Aim of the task:
For each line below, check for the word "ring", then state how many lines contain it, with no other output.
-- Record set follows --
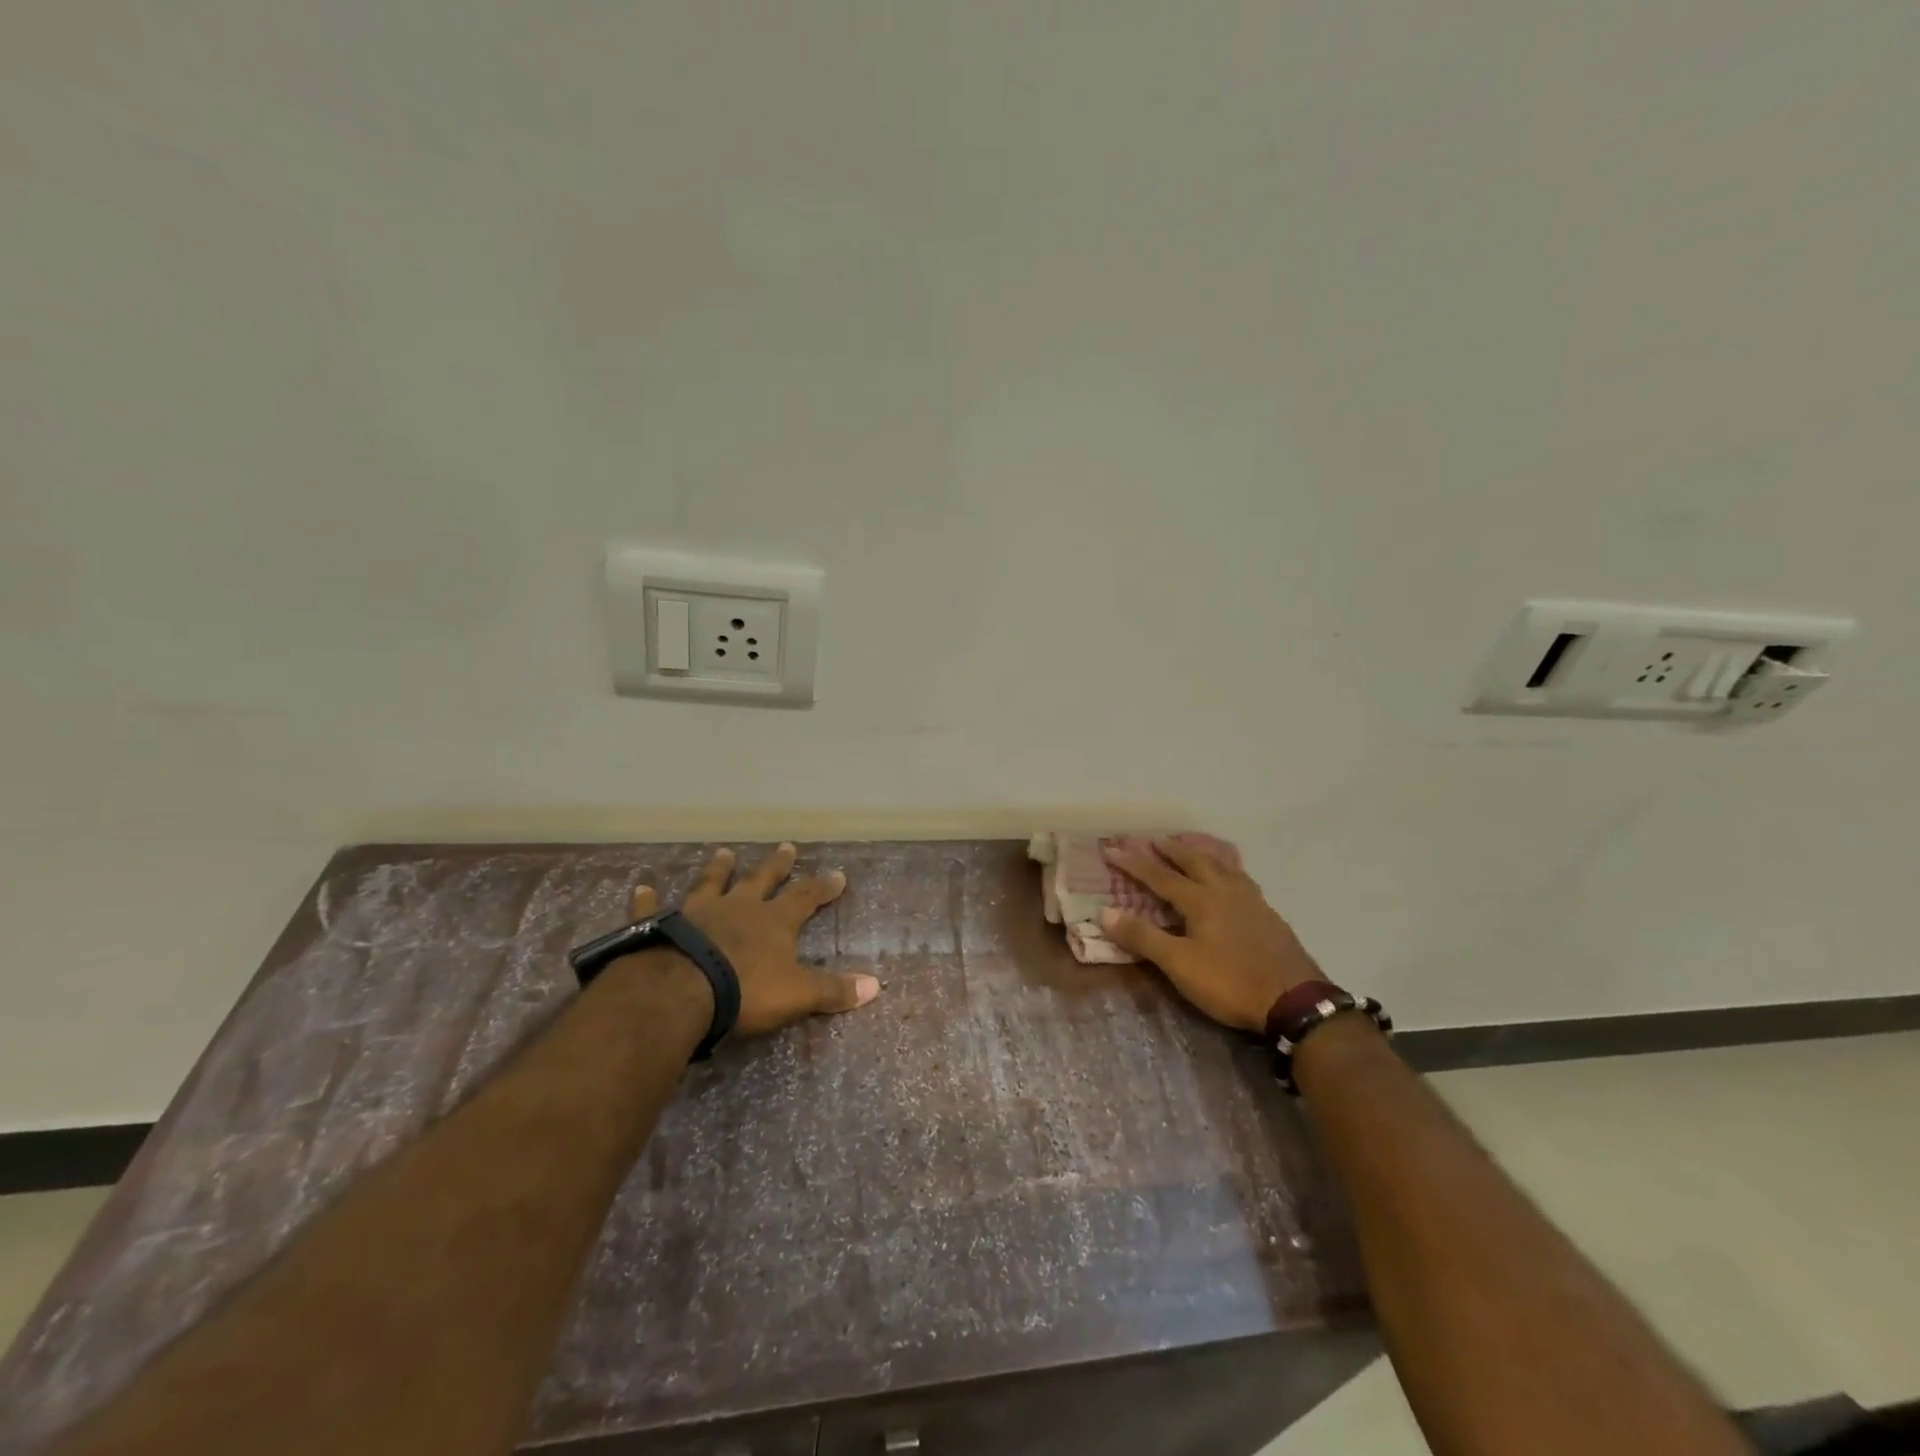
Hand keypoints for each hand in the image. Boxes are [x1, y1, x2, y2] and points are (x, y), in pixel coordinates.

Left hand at [628, 844, 879, 1036]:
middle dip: (777, 865)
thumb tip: (876, 987)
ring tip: (725, 851)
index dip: (823, 886)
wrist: (680, 992)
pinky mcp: (659, 925)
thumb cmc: (744, 991)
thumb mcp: (797, 994)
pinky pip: (653, 908)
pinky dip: (647, 898)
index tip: (838, 873)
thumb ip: (833, 990)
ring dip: (719, 869)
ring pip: (712, 883)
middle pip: (762, 880)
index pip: (806, 897)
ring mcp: (697, 912)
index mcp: (773, 922)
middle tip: (787, 846)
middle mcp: (738, 908)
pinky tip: (642, 885)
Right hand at [1099, 838, 1322, 1033]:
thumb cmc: (1230, 982)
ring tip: (1194, 848)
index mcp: (1200, 900)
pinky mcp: (1269, 916)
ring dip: (1203, 854)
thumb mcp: (1179, 964)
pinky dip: (1229, 869)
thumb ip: (1143, 937)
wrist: (1295, 1001)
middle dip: (1172, 850)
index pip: (1159, 875)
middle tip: (1155, 839)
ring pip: (1223, 866)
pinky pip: (1243, 879)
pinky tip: (1233, 879)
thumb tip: (1105, 912)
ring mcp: (1252, 901)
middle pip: (1195, 861)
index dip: (1133, 862)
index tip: (1111, 848)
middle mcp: (1225, 891)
-- Record set concluded --
Task response:
8